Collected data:

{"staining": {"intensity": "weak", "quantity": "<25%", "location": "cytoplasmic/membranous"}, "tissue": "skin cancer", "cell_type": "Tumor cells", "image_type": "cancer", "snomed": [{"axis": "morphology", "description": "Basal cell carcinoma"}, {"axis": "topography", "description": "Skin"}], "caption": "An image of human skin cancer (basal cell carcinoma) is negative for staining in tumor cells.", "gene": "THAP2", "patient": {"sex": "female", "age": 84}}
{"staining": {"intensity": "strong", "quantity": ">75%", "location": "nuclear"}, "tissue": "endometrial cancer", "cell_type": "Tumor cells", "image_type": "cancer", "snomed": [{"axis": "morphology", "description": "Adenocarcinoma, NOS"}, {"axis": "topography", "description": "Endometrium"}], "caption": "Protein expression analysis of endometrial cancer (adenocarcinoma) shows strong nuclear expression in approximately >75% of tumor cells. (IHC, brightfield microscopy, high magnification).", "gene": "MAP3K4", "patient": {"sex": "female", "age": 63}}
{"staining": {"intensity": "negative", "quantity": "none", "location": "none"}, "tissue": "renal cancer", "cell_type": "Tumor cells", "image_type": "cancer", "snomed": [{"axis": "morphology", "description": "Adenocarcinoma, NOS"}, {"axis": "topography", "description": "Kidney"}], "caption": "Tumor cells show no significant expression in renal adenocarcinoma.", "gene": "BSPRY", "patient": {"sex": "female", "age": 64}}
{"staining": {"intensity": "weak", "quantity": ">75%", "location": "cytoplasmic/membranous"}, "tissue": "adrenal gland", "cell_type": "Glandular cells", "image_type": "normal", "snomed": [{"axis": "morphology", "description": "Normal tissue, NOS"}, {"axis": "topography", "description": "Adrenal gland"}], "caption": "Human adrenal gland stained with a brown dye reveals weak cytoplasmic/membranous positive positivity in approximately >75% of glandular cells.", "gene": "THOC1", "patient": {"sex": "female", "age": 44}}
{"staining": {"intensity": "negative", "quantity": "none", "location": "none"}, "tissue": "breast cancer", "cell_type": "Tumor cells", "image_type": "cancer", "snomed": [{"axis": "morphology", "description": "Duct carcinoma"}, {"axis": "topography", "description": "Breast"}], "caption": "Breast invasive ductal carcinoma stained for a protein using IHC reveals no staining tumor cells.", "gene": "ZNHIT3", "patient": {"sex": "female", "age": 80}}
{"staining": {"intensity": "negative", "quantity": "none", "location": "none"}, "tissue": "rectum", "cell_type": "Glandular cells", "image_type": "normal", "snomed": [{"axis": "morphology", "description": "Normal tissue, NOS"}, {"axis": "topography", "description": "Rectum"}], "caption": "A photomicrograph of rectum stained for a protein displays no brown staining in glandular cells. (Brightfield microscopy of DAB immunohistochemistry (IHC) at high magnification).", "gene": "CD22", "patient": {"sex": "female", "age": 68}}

WHAT YOU ARE ASKED TO DO: Nothing may be omitted; retype every record exactly.

PROBLEM SOLUTION:
{"staining": {"intensity": "weak", "quantity": "<25%", "location": "cytoplasmic/membranous"}, "tissue": "skin cancer", "cell_type": "Tumor cells", "image_type": "cancer", "snomed": [{"axis": "morphology", "description": "Basal cell carcinoma"}, {"axis": "topography", "description": "Skin"}], "caption": "An image of human skin cancer (basal cell carcinoma) is negative for staining in tumor cells.", "gene": "THAP2", "patient": {"sex": "female", "age": 84}}
{"staining": {"intensity": "strong", "quantity": ">75%", "location": "nuclear"}, "tissue": "endometrial cancer", "cell_type": "Tumor cells", "image_type": "cancer", "snomed": [{"axis": "morphology", "description": "Adenocarcinoma, NOS"}, {"axis": "topography", "description": "Endometrium"}], "caption": "Protein expression analysis of endometrial cancer (adenocarcinoma) shows strong nuclear expression in approximately >75% of tumor cells. (IHC, brightfield microscopy, high magnification).", "gene": "MAP3K4", "patient": {"sex": "female", "age": 63}}
{"staining": {"intensity": "negative", "quantity": "none", "location": "none"}, "tissue": "renal cancer", "cell_type": "Tumor cells", "image_type": "cancer", "snomed": [{"axis": "morphology", "description": "Adenocarcinoma, NOS"}, {"axis": "topography", "description": "Kidney"}], "caption": "Tumor cells show no significant expression in renal adenocarcinoma.", "gene": "BSPRY", "patient": {"sex": "female", "age": 64}}
{"staining": {"intensity": "weak", "quantity": ">75%", "location": "cytoplasmic/membranous"}, "tissue": "adrenal gland", "cell_type": "Glandular cells", "image_type": "normal", "snomed": [{"axis": "morphology", "description": "Normal tissue, NOS"}, {"axis": "topography", "description": "Adrenal gland"}], "caption": "Human adrenal gland stained with a brown dye reveals weak cytoplasmic/membranous positive positivity in approximately >75% of glandular cells.", "gene": "THOC1", "patient": {"sex": "female", "age": 44}}
{"staining": {"intensity": "negative", "quantity": "none", "location": "none"}, "tissue": "breast cancer", "cell_type": "Tumor cells", "image_type": "cancer", "snomed": [{"axis": "morphology", "description": "Duct carcinoma"}, {"axis": "topography", "description": "Breast"}], "caption": "Breast invasive ductal carcinoma stained for a protein using IHC reveals no staining tumor cells.", "gene": "ZNHIT3", "patient": {"sex": "female", "age": 80}}
{"staining": {"intensity": "negative", "quantity": "none", "location": "none"}, "tissue": "rectum", "cell_type": "Glandular cells", "image_type": "normal", "snomed": [{"axis": "morphology", "description": "Normal tissue, NOS"}, {"axis": "topography", "description": "Rectum"}], "caption": "A photomicrograph of rectum stained for a protein displays no brown staining in glandular cells. (Brightfield microscopy of DAB immunohistochemistry (IHC) at high magnification).", "gene": "CD22", "patient": {"sex": "female", "age": 68}}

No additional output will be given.